**Required work**
Pull every line holding the word "labels" out of the data and copy it.

**Supplied information**
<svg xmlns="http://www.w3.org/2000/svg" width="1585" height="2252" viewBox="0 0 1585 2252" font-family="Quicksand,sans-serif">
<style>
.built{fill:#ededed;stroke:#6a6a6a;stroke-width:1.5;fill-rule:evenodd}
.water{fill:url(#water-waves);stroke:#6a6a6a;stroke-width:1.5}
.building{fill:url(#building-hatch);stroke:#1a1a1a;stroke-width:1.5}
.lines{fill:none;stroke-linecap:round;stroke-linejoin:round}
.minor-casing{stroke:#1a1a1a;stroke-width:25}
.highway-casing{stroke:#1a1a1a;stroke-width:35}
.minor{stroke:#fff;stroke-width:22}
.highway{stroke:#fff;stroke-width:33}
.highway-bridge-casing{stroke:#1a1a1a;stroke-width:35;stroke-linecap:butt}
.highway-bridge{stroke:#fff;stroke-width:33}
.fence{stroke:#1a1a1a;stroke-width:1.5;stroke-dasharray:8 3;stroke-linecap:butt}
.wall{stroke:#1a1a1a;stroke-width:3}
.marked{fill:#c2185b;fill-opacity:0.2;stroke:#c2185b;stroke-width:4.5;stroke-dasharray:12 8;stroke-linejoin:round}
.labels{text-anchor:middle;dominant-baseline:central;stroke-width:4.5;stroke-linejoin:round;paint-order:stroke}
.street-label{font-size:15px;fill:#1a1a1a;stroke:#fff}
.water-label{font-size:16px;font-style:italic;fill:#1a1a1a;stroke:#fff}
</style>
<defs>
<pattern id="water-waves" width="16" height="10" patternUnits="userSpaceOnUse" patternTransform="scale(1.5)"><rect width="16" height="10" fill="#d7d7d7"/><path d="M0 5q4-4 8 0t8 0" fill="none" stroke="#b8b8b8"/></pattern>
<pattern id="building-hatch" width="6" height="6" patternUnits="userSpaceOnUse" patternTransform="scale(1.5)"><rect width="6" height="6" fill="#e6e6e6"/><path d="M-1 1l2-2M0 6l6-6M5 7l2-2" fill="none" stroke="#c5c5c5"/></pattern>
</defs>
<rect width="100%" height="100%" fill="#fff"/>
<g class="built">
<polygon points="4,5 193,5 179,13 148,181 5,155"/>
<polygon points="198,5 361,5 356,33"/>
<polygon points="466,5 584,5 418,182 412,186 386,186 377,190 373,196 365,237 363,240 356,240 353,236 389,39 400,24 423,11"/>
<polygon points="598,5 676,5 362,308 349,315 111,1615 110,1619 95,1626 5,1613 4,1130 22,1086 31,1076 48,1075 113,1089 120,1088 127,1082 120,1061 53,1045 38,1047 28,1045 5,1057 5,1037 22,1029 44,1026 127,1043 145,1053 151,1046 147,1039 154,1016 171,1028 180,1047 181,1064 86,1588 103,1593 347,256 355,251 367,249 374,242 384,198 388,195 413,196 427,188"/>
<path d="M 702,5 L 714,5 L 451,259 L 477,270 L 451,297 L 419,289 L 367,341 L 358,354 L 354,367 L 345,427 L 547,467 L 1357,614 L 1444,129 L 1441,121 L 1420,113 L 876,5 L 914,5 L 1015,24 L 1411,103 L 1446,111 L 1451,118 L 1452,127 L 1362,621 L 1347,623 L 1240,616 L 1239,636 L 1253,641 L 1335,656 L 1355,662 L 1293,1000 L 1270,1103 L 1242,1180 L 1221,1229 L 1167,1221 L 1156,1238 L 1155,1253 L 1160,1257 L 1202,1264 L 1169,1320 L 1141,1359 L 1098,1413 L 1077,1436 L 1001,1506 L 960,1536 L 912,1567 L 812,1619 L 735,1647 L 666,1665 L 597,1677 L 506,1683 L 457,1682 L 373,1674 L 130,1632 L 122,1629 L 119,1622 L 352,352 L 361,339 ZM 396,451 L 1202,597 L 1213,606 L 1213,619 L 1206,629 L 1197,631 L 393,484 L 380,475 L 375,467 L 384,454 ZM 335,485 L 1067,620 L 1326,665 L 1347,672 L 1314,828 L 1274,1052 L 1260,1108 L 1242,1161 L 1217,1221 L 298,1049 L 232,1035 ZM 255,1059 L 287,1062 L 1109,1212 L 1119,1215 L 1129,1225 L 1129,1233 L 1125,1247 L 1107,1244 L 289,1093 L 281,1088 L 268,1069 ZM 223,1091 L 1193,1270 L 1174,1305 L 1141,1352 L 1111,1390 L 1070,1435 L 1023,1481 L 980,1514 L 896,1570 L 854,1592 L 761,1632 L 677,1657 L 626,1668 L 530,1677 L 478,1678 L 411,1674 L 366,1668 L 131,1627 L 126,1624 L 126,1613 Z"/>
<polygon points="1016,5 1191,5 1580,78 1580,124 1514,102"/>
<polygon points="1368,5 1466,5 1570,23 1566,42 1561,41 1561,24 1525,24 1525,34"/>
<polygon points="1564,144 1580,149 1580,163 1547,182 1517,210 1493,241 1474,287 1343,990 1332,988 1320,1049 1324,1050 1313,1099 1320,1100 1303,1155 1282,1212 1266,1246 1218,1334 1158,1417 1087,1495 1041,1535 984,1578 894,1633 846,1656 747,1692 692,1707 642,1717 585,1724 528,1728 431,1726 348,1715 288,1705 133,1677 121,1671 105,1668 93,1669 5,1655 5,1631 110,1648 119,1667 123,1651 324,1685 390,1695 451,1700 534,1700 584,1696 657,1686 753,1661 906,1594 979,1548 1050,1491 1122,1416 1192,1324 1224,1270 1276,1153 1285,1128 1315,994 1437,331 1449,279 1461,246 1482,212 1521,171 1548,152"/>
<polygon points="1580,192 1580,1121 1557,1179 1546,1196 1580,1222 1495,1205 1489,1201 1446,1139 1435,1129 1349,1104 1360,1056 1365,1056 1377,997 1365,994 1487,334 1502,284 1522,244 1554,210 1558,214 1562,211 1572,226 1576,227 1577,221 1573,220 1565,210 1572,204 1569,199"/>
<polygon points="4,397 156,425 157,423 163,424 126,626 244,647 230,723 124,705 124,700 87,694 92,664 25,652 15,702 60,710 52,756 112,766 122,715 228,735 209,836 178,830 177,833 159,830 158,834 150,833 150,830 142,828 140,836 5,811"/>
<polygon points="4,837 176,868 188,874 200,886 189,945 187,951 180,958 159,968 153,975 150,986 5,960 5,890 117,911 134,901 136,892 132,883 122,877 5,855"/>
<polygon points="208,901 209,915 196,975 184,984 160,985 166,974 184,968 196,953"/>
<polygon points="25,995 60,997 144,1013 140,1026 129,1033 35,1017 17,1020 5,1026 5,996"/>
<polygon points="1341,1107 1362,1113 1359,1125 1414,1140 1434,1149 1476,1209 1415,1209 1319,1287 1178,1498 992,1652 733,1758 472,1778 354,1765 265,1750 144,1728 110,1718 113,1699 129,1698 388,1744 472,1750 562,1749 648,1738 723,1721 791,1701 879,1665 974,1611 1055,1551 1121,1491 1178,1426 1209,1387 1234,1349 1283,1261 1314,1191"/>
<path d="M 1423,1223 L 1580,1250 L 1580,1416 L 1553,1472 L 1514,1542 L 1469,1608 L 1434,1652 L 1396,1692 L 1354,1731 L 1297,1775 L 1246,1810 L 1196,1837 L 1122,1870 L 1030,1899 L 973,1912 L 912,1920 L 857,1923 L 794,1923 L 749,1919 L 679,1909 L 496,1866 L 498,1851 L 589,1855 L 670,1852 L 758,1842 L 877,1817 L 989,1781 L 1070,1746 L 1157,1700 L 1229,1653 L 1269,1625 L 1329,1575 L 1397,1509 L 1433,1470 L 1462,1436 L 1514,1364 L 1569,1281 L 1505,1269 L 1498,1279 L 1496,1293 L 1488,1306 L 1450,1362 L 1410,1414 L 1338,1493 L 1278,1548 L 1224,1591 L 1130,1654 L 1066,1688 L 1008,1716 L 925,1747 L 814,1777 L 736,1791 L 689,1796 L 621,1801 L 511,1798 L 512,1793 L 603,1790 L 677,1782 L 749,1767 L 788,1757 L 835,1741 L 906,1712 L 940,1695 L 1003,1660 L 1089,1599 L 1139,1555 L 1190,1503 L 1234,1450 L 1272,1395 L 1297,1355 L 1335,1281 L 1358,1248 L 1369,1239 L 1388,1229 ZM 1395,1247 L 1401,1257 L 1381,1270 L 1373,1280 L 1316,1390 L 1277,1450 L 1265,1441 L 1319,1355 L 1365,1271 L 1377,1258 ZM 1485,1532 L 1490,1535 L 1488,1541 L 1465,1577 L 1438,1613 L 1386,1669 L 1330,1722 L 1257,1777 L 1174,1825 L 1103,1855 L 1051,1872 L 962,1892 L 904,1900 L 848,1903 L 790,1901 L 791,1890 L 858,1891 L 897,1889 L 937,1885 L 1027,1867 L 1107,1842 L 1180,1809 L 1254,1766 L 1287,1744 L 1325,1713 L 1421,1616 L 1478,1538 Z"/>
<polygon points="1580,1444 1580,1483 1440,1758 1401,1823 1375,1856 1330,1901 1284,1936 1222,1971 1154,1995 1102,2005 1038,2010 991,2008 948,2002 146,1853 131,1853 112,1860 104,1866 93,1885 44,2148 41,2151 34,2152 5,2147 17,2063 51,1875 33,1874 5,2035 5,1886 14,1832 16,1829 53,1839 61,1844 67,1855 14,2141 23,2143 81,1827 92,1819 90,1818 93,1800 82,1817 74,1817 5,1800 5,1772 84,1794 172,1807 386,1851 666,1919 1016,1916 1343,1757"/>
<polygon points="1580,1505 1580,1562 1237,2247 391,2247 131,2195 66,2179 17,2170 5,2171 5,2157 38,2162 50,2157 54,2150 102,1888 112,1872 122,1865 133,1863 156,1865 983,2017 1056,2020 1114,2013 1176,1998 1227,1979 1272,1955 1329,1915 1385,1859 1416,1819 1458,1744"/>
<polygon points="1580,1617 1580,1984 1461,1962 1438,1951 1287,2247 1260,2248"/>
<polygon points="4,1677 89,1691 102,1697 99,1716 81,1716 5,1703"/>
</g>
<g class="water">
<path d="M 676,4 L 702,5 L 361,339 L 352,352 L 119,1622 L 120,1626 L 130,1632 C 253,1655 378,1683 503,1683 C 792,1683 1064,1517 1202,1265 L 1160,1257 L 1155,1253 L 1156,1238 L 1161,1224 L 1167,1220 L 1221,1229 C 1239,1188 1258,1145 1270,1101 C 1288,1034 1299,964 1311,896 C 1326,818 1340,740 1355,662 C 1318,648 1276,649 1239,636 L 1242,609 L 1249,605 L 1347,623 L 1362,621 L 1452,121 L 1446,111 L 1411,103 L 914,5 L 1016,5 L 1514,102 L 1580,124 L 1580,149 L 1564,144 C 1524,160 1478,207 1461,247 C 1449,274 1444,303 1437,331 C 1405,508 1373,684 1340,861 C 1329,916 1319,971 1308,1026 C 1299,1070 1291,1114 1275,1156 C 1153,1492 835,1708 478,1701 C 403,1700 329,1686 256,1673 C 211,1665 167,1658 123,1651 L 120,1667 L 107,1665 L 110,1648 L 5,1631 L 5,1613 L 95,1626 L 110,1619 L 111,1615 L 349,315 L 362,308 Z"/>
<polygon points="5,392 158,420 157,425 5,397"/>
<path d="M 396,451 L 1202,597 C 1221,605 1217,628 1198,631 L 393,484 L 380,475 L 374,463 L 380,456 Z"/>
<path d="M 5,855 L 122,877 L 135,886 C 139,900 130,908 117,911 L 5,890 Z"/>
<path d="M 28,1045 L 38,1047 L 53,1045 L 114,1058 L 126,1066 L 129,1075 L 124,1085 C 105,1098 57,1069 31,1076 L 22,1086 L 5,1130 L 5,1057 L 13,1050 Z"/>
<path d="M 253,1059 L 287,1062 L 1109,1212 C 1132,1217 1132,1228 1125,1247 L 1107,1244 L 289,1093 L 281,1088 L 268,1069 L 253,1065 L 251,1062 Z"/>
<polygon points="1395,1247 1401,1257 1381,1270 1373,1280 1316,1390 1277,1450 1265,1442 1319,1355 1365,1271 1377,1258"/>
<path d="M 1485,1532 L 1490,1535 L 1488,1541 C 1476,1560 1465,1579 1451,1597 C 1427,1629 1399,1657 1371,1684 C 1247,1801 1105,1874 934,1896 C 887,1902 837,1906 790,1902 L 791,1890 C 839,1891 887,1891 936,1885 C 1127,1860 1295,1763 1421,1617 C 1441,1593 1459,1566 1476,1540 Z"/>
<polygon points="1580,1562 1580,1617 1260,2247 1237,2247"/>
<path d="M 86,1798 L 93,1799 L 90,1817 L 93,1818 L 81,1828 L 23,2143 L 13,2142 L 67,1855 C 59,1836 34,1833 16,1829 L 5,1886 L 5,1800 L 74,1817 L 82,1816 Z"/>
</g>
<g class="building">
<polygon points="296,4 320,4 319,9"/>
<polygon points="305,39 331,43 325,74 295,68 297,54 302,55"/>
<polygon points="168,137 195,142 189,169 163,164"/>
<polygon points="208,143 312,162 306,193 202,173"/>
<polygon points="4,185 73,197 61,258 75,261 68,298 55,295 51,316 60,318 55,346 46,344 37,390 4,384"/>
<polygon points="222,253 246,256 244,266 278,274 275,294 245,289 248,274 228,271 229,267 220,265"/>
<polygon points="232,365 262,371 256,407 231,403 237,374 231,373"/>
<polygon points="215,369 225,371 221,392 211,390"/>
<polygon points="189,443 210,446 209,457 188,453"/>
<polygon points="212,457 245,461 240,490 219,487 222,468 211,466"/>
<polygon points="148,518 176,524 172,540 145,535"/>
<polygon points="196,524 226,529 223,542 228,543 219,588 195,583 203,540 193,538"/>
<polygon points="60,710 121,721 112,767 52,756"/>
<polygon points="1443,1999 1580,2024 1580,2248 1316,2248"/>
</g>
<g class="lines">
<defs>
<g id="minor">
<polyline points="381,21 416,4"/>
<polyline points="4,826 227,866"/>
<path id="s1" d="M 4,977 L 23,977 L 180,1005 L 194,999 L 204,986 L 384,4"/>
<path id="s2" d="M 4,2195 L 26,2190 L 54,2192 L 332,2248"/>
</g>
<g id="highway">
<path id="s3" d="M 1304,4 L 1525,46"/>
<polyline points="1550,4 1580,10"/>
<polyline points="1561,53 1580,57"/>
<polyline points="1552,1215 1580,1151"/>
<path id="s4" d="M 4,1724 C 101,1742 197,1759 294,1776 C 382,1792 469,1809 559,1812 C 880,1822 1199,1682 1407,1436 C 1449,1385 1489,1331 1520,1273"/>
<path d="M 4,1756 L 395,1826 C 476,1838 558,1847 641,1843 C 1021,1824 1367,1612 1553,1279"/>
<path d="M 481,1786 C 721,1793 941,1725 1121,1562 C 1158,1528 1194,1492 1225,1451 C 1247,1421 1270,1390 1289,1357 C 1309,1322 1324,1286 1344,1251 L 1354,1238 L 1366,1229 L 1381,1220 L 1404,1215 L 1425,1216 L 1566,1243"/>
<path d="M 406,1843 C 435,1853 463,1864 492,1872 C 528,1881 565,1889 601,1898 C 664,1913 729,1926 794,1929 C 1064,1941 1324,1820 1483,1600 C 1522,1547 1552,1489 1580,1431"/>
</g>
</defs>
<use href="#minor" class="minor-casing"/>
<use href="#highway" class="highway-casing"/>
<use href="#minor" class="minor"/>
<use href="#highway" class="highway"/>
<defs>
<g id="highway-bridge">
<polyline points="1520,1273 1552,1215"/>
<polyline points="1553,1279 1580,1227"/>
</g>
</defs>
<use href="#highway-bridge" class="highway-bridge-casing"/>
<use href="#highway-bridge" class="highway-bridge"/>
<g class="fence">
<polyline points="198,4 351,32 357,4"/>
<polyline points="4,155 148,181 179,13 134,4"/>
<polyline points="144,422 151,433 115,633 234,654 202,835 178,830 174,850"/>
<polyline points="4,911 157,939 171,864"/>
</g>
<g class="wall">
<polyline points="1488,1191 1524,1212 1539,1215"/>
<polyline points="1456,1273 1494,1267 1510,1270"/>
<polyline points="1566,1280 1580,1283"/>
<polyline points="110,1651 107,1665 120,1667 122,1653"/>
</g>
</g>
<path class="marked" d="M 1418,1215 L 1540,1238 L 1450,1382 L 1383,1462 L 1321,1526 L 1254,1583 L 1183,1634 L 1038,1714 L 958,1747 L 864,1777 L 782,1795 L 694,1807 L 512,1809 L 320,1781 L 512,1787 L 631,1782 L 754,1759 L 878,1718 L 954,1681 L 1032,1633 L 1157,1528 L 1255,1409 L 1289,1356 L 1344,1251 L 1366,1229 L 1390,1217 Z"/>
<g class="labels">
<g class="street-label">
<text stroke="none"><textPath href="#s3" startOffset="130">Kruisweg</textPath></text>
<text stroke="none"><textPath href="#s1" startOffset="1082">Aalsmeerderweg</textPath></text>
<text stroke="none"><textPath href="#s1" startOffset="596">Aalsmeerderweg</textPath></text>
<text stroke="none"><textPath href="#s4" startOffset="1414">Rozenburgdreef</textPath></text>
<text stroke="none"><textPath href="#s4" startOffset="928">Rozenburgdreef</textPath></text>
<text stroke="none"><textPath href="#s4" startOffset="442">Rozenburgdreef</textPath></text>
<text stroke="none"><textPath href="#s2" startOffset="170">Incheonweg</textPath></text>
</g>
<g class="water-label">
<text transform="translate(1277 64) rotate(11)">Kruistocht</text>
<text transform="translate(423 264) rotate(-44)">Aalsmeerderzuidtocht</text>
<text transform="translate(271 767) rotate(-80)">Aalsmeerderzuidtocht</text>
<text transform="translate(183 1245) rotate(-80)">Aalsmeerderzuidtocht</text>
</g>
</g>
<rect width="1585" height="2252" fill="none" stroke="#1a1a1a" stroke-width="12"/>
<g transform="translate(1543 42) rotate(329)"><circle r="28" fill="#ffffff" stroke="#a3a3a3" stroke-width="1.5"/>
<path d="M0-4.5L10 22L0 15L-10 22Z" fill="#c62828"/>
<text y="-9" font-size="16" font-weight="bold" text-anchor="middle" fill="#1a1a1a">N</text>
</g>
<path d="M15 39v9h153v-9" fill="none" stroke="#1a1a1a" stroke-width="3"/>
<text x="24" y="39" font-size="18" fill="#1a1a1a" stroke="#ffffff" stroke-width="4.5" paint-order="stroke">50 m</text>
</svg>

**Result**
.labels{text-anchor:middle;dominant-baseline:central;stroke-width:4.5;stroke-linejoin:round;paint-order:stroke}
<g class="labels">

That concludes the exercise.